Quem é o idiota americano a quem o espetáculo se refere? Bem, quando a cortina sobe lentamente, ouvimos a familiar voz de George W. Bush rompendo a cacofonia produzida pela TV: "Ou vocês estão conosco ou estão com os terroristas." Esse tipo de discurso poderia transformar qualquer jovem num rebelde incorrigível, especialmente no caso de um jovem que já sente coceiras diante das perspectivas proporcionadas por sua melancólica cidadezinha suburbana.

Autodescoberta. Mas apesar de American Idiot ser um retrato do mal-estar juvenil de uma época específica (o CD foi lançado em 2004, ponto intermediário dos anos Bush, e o espetáculo se passa no "passado recente"), sua imagem da crise pós-adolescência é válida para qualquer período. Talvez adolescentes ansiosos pelo começo de suas vida, desesperados para se desfazer de seus antigos "eus" e escapar do tédio por meio da sensação pura cometerão sempre o mesmo tipo de erros, fazendo as mesmas escolhas equivocadas na sua estrada rumo à autodescoberta.

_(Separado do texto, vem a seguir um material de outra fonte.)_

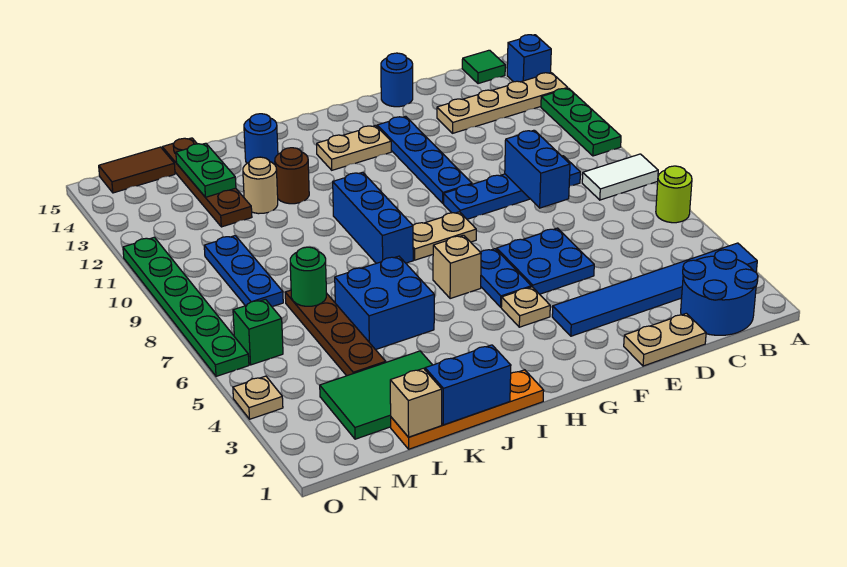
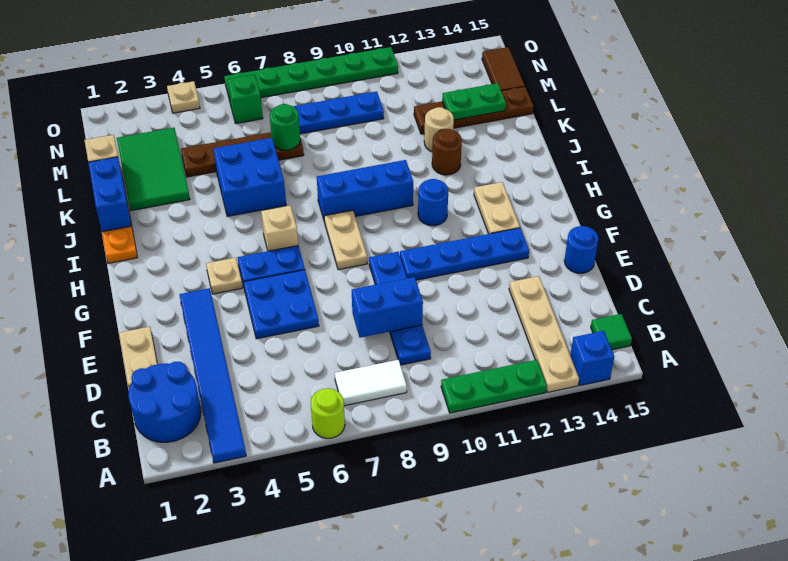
white 1x2 tile [582,154,658,200] -> white 1x2 tile turned to [335,360,407,406]
blue 1x1 round brick [244,114,278,164] -> blue 1x1 round brick moved to [418,179,448,226]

Trata-se de uma ópera-rock, que se vale de músicas do Green Day e das letras de seu vocalista de olhos maquiados, Billie Joe Armstrong, para contar sua história. O libreto de Armstrong e Mayer traz mensagens breves e sarcásticas enviadas ao lar pelo protagonista Johnny, interpretado pelo talentoso John Gallagher Jr. "Assaltei o mercado do meu bairro para conseguir o dinheiro da passagem de ônibus", diz Johnny com um sorriso irônico enquanto ele e um amigo saem da cidade. "Na verdade, roubei o dinheiro da penteadeira de minha mãe." Pausa. "Na verdade, ela me emprestou o dinheiro."

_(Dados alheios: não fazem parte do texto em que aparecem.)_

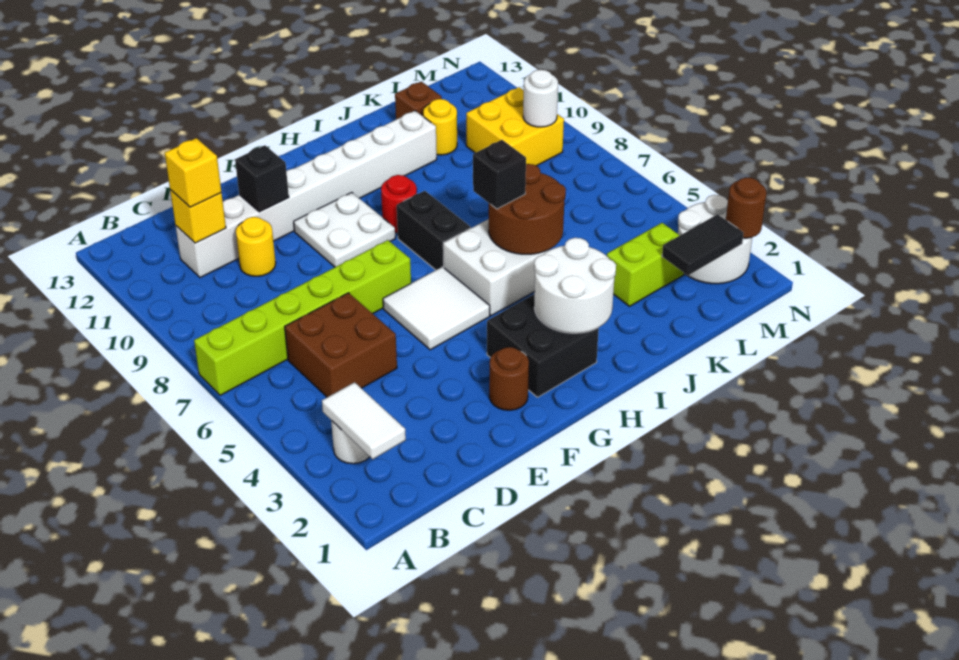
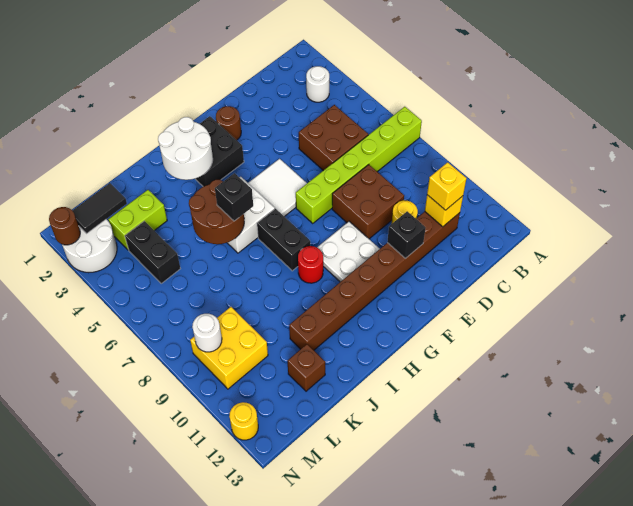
white 1x2 tile [322,382,406,459] -> none
white 1x8 brick [176,111,437,278] -> brown 1x8 brick [289,212,460,350]
none -> brown 2x2 brick [332,165,404,239]
yellow 1x1 round brick [423,99,457,155] -> yellow 1x1 round brick moved to [229,402,258,440]
none -> black 1x2 brick [125,221,180,284]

É esse o destino constrangedor dos aspirantes a rebeldes contemporâneos. Mas ao menos Johnny e seu amigo Tunny (Stark Sands) conseguem escapar dos mortíferos subúrbios e chegam à cidade agitada, trazendo consigo apenas suas guitarras e a apatia que são o pão com manteiga das atitudes adolescentes em todo o mundo. ("Não me importo que você não se importe", um verso exemplar, poderia ser o lema deles.) Sob as bravatas da indiferença estão a ansiedade, o medo e a insegurança, que Gallagher, Esper e Sands transmitem com dolorosa clareza nas canções mais introspectivas do espetáculo, como o sucesso Boulevard of Broken Dreams e o animado hino Are We the Waiting.

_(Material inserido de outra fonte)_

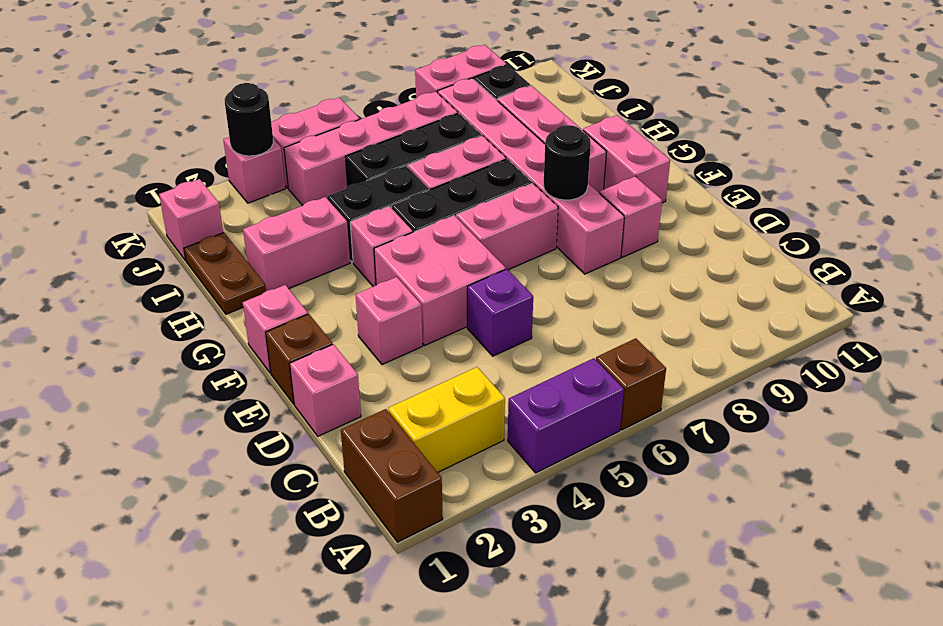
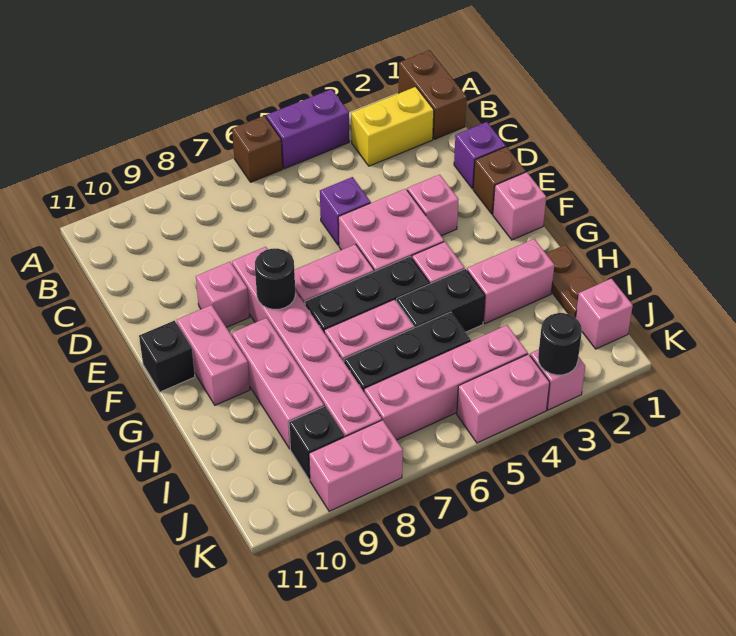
pink 1x1 brick [290,344,361,436] -> purple 1x1 brick [454,122,506,189]
none -> black 1x1 brick [139,321,195,392]

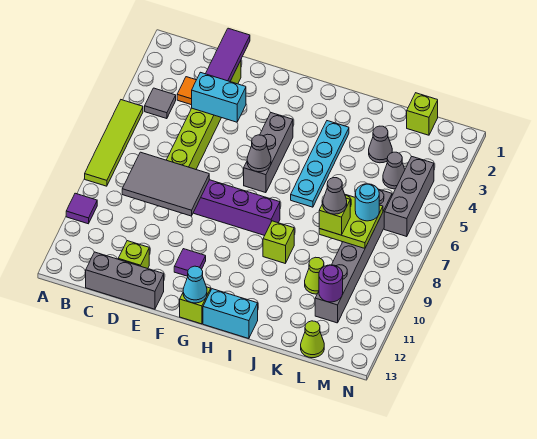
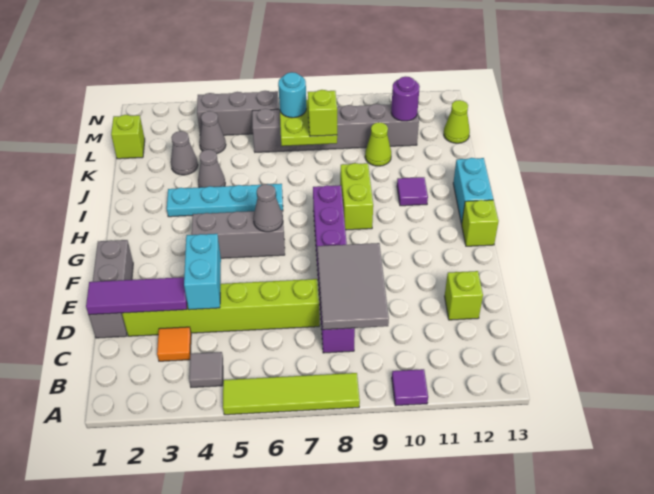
grey 1x3 brick [86,252,164,309] -> grey 1x3 brick moved to [89,240,133,338]
purple 1x1 tile [174,249,206,276] -> purple 1x1 tile moved to [397,177,428,206]
cyan 1x1 cone [183,266,207,303] -> none
lime 1x1 brick [263,221,294,263] -> lime 1x2 brick [340,163,373,230]
grey 1x1 cone [323,178,347,214] -> grey 1x1 cone moved to [198,149,225,188]

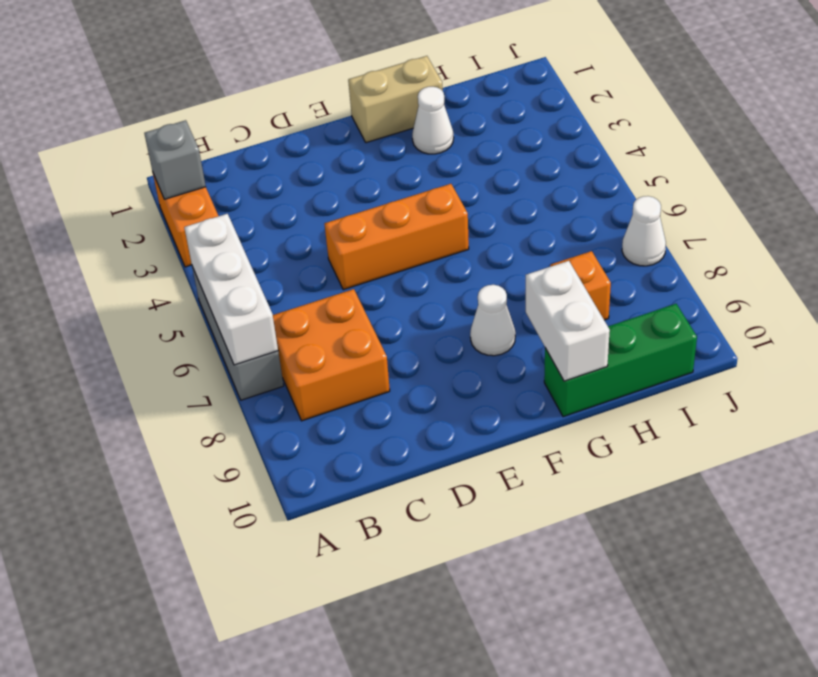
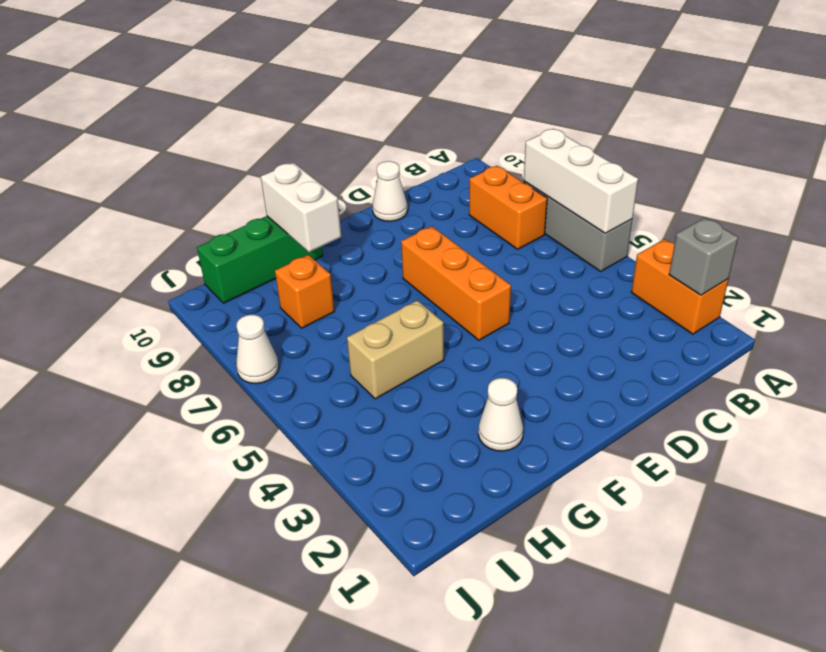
orange 2x2 brick [273,289,390,421] -> orange 1x2 brick [469,166,547,249]
orange 1x3 brick [324,184,469,290] -> orange 1x3 brick turned to [401,226,511,340]
tan 1x2 brick [348,56,443,143] -> tan 1x2 brick moved to [347,300,444,399]
white 1x1 cone [470,285,515,356] -> white 1x1 cone moved to [373,161,408,221]

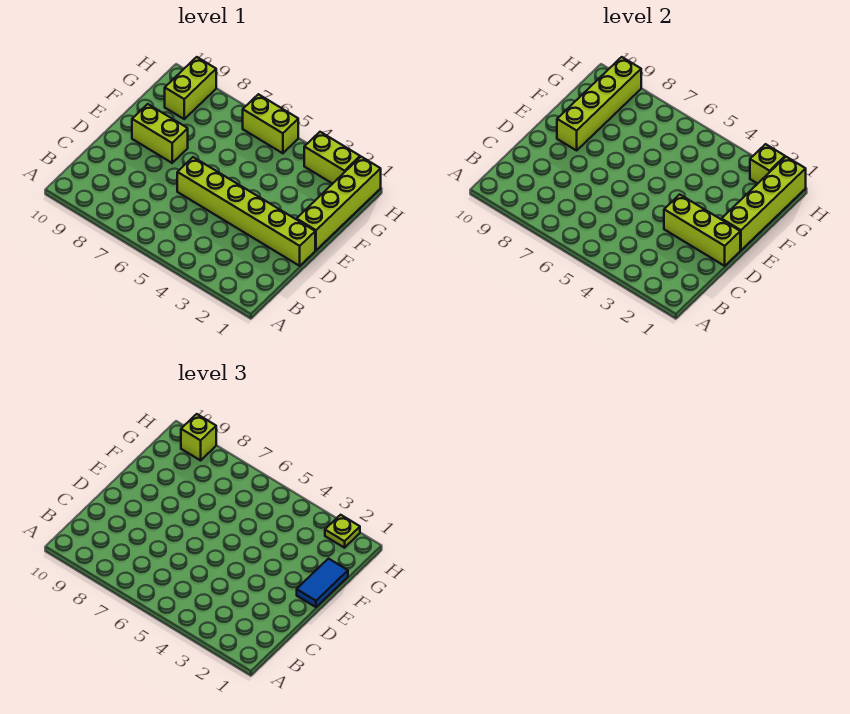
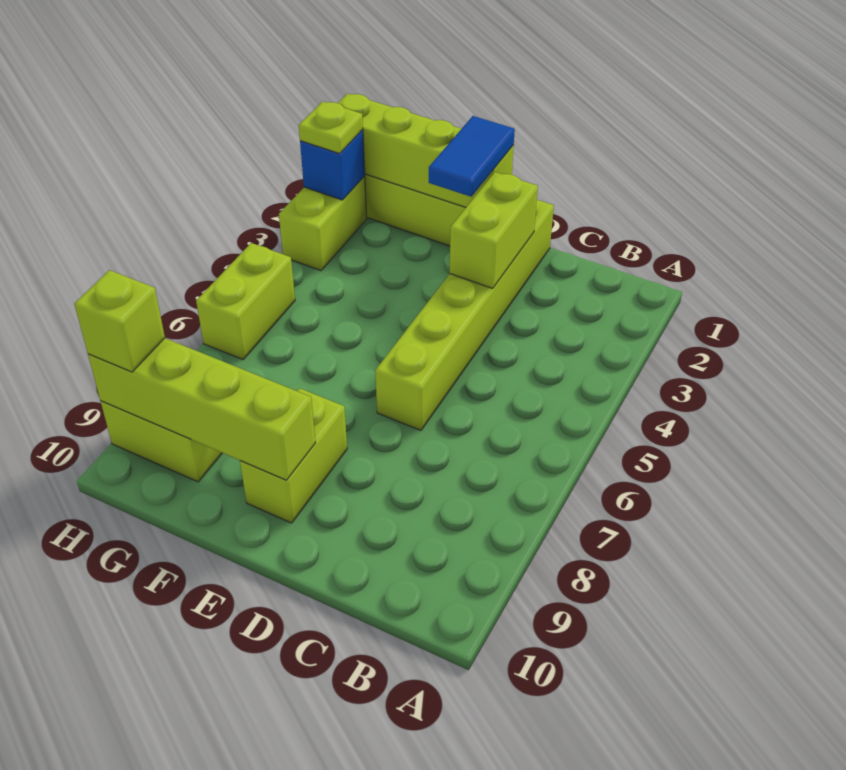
lime 1x3 brick [664,194,740,266] -> lime 1x2 brick [450,172,538,288]
blue 1x2 tile [297,559,348,607] -> blue 1x2 tile turned to [429,116,515,197]
lime 1x1 brick [750,144,785,184] -> blue 1x1 brick [300,130,365,200]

A cidade revela-se nada mais do que uma versão ampliada do lugar que Johnny e Tunny deixaram para trás, e "uma terra de faz de conta que não acredita em mim". Os meninos descobrem que, apesar dos fragmentados Estados Unidos do século 21, o problema mais profundo está no fato de eles não saberem como acreditar em si mesmos. TRADUÇÃO DE AUGUSTO CALIL

Números

Vinte minutos dura o "ataque" inicial, detonado pela canção-título

64 mil

pessoas viram as primeiras 24 apresentações do espetáculo

3 indicações

recebeu para o prêmio Tony, incluindo o de melhor musical

45 milhões

de dólares foram arrecadados

Rebeldes incorrigíveis

PETER TRAVERS

DA ROLLING STONE

"Você não vai saber o que te bateu. American Idiot não conhece limites - é um nocaute global."